By the time Poole substituted with just over six minutes left in the game, the Warriors had turned a two-point deficit into a seven-point lead. From then on, heroism was left to a much more familiar face in the Warrior Dynasty – Wardell Stephen Curry.

Curry checked in at 6:24 of the fourth quarter and scored 10 points on 4-of-4 shooting. As Doncic lingered threateningly on the other side, Curry made sure any potential Mavericks comeback was crashed before it started. He finished with 32 points on the night, going 6 of 10 from 3-pointers.

“There’s a reason our team has won championships, and that’s because we have players who are stars and players who are fearless and able to play and perform under pressure,” Kerr said after the match. “But Steph in particular, the guy is one of the great players of all time. That’s what the greats do.”

Fittingly, it was Curry’s long 3-pointer as the shot clock expired with just over a minute to go that sealed the win and allowed him to hit the Mavericks with his signature “last night” celebration. -night”.

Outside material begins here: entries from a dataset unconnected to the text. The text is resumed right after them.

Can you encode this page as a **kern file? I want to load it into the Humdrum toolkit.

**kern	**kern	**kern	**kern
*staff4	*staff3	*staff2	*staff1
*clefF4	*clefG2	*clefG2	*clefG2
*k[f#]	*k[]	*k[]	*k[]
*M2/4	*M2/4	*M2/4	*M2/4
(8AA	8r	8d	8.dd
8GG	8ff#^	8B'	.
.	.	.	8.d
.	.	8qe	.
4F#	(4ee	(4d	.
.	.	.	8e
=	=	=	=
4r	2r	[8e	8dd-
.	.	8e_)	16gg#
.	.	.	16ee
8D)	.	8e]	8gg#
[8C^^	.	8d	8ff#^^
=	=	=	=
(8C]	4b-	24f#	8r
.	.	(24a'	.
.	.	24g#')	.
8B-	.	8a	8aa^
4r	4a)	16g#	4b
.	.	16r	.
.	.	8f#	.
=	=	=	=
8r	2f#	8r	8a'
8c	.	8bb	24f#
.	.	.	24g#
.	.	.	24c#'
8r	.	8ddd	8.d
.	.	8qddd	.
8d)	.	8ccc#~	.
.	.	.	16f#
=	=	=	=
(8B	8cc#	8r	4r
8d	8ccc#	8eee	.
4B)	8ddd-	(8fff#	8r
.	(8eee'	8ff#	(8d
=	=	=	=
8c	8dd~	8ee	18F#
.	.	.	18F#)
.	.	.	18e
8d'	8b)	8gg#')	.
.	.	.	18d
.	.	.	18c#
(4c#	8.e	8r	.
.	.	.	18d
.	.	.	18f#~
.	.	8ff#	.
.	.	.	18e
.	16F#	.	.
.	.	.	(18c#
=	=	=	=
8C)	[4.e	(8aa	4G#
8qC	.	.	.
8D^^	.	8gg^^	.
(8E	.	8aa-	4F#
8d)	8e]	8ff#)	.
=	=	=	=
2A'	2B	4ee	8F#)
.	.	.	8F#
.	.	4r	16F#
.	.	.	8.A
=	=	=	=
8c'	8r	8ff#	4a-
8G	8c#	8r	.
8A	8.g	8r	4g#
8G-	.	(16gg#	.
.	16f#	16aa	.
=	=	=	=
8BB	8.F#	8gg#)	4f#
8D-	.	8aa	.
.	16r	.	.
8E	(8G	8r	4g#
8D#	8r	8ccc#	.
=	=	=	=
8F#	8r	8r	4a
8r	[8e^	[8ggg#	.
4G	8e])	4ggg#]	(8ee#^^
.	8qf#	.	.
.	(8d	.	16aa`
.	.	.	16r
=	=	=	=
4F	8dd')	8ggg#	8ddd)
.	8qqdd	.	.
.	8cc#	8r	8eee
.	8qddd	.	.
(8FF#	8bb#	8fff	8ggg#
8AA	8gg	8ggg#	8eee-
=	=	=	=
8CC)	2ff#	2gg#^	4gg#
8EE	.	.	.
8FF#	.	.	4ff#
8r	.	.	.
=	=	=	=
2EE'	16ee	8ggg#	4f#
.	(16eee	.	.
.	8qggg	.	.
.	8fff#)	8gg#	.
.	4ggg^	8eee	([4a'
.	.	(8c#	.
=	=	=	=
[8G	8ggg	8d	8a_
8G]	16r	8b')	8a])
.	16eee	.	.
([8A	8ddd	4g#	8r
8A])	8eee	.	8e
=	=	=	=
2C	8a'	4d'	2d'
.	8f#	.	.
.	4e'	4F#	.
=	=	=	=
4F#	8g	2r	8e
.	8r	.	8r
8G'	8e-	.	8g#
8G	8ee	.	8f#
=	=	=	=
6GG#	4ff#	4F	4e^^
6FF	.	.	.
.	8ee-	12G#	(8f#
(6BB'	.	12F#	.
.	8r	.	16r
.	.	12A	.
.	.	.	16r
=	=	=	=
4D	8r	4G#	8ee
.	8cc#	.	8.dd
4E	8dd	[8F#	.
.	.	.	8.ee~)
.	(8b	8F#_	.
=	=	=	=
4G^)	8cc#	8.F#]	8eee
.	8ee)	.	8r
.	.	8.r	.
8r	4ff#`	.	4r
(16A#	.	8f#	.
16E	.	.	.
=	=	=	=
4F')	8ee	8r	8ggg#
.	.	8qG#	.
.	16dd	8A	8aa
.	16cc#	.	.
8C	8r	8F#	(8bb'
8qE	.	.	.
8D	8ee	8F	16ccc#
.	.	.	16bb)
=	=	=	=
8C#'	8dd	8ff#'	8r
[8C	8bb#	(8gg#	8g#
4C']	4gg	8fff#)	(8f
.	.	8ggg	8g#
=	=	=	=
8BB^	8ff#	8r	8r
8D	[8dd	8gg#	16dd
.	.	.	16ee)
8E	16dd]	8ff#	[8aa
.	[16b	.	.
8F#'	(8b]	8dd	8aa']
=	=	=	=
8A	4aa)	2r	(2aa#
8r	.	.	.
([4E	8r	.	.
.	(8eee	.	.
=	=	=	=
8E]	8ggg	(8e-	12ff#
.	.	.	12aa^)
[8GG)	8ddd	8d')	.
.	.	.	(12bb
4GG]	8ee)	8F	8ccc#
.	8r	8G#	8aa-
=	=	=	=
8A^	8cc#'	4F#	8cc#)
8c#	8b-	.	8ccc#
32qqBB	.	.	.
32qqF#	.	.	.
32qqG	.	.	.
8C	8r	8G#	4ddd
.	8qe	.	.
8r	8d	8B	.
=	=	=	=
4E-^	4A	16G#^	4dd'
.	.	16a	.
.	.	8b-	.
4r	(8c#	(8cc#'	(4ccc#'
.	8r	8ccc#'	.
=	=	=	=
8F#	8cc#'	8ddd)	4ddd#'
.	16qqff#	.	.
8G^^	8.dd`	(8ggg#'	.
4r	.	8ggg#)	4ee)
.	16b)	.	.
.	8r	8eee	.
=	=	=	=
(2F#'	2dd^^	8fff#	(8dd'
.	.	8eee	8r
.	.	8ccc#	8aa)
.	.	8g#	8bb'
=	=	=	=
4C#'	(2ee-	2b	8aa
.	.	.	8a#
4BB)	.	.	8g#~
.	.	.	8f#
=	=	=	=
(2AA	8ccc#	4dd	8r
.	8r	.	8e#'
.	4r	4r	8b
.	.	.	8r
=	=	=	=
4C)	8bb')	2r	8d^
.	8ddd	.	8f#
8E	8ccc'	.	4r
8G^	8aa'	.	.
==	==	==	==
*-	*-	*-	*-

It’s become a cliché to cite the Warriors’ championship pedigree — sort of like alluding to “Heat culture” — but it’s hard to deny when you witness performances like this. It was the Warriors’ 12th playoff victory after dropping at least 15 points since Kerr took over as head coach in 2014-15. Part of that is down to the high-explosive offense they’ve consistently put forth, but you don’t come back that often, without incredible resilience, confidence and teamwork.

It’s what lets you take a forehand to the chin from a scrappy team with one of the best players in the NBA, then rise from the canvas to deliver the knockout blow – once again.

“For us, the experience, just the chemistry – obviously this group is different – ​​but we have this attitude, the spirit that we feel like we never get out of it,” Curry said after the Game 2 win. “That belief then translates into execution in the game, and you can feel the momentum. It’s more just focused on what we’re doing. When we have those opportunities to stick the dagger or make three saves in a row, that are the times when we feel the good energy flowing our way.”